■ Activity A
Write out the part of the lithium passage that opens with the words containing "Element | z" and closes with "X = Cl, Br)".
■ Activity B
List every compound in the lattice energy table of the lithium passage.
■ Activity C
Answer these from the lithium passage:
(i) What z/r value does the first table list for Na?
(ii) What lattice energy is given for KF?
(iii) What coordination number is stated for lithium compounds and complexes?

Element | z | r (Å) | z/r (Å-1) |
---|---|---|---|
Li | +1 | 0.68 | 1.47 |
Na | +1 | 0.97 | 1.03 |
K | +1 | 1.33 | 0.75 |
Mg | +2 | 0.66 | 3.03 |
As a result of the high charge density, the Li+ ion is a highly polarizing ion. One of the main consequences of this is that lithium tends to form polar covalent bonds rather than ionic interactions. For example, alkyl lithium compounds (RLi) contain covalent Li-C bonds in a similar manner to the Mg-C bonds in Grignards (RMgX, where X = Cl, Br)
Lattice energy
Lithium compounds have high lattice energies as compared to the other Group 1 metals (Table \(\PageIndex{3}\).15). As a consequence Li2O, Li3N, and LiF are all insoluble in water, whereas their sodium compounds are highly soluble.
Compound | Lattice energy (kJ/mol) |
---|---|
LiF | -1046 |
NaF | -923 |
KF | -821 |
MgF2 | -2957 |
Coordination number
The small size of lithium results in a lower coordination number (4) for compounds and complexes than observed for the other Group 1 metals. However, lithium and magnesium complexes and organometallic compounds both have most commonly four-coordinate metal centers (in the absence of large steric constraints).

■ Provided information
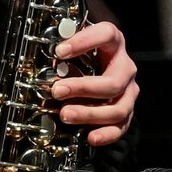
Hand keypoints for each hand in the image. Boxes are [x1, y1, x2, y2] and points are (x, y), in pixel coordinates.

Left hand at [52, 19, 138, 146]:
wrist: (99, 71)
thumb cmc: (84, 57)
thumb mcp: (75, 49)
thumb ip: (63, 52)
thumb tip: (43, 58)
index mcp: (114, 43)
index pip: (106, 35)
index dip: (84, 42)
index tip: (60, 51)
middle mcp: (125, 67)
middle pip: (113, 82)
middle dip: (82, 88)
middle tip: (57, 91)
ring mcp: (128, 91)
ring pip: (118, 108)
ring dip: (90, 113)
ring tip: (65, 114)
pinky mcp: (126, 111)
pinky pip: (120, 127)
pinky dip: (106, 134)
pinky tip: (90, 137)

■ Written response A
Element | z | r (Å) | z/r (Å-1) |
---|---|---|---|
Li | +1 | 0.68 | 1.47 |
Na | +1 | 0.97 | 1.03 |
K | +1 | 1.33 | 0.75 |
Mg | +2 | 0.66 | 3.03 |
As a result of the high charge density, the Li+ ion is a highly polarizing ion. One of the main consequences of this is that lithium tends to form polar covalent bonds rather than ionic interactions. For example, alkyl lithium compounds (RLi) contain covalent Li-C bonds in a similar manner to the Mg-C bonds in Grignards (RMgX, where X = Cl, Br)

■ Written response B
LiF
NaF
KF
MgF2

■ Written response C
(i) 1.03 Å-1
(ii) -821 kJ/mol
(iii) 4